§ Short problem: Copy the material from its first line through the line containing "part at (590, 267): present -> none", inclusive, and substitute "dotted" for every "dashed", leaving all else unchanged.

§ Given data:

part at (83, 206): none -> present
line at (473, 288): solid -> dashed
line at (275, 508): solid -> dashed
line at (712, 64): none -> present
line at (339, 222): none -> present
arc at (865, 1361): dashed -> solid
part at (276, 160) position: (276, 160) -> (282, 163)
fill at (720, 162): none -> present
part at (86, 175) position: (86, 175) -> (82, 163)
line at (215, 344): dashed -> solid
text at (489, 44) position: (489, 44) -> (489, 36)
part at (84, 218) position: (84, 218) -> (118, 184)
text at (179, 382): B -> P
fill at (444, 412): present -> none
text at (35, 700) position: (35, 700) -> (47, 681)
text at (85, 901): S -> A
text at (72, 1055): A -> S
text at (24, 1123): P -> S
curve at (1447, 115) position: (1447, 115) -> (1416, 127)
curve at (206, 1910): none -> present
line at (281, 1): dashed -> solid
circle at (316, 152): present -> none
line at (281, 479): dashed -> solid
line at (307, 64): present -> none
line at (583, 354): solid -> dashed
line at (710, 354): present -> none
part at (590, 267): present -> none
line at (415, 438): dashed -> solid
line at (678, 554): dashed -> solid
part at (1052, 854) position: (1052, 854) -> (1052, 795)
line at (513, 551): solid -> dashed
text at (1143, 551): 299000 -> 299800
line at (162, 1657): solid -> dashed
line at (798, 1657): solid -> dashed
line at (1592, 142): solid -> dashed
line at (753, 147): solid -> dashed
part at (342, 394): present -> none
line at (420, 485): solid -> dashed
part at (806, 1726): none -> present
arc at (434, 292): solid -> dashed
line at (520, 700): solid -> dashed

§ Answer to the task:
part at (83, 206): none -> present
line at (473, 288): solid -> dotted
line at (275, 508): solid -> dotted
line at (712, 64): none -> present
line at (339, 222): none -> present
arc at (865, 1361): dotted -> solid
part at (276, 160) position: (276, 160) -> (282, 163)
fill at (720, 162): none -> present
part at (86, 175) position: (86, 175) -> (82, 163)
line at (215, 344): dotted -> solid
text at (489, 44) position: (489, 44) -> (489, 36)
part at (84, 218) position: (84, 218) -> (118, 184)
text at (179, 382): B -> P
fill at (444, 412): present -> none
text at (35, 700) position: (35, 700) -> (47, 681)
text at (85, 901): S -> A
text at (72, 1055): A -> S
text at (24, 1123): P -> S
curve at (1447, 115) position: (1447, 115) -> (1416, 127)
curve at (206, 1910): none -> present
line at (281, 1): dotted -> solid
circle at (316, 152): present -> none
line at (281, 479): dotted -> solid
line at (307, 64): present -> none
line at (583, 354): solid -> dotted
line at (710, 354): present -> none
part at (590, 267): present -> none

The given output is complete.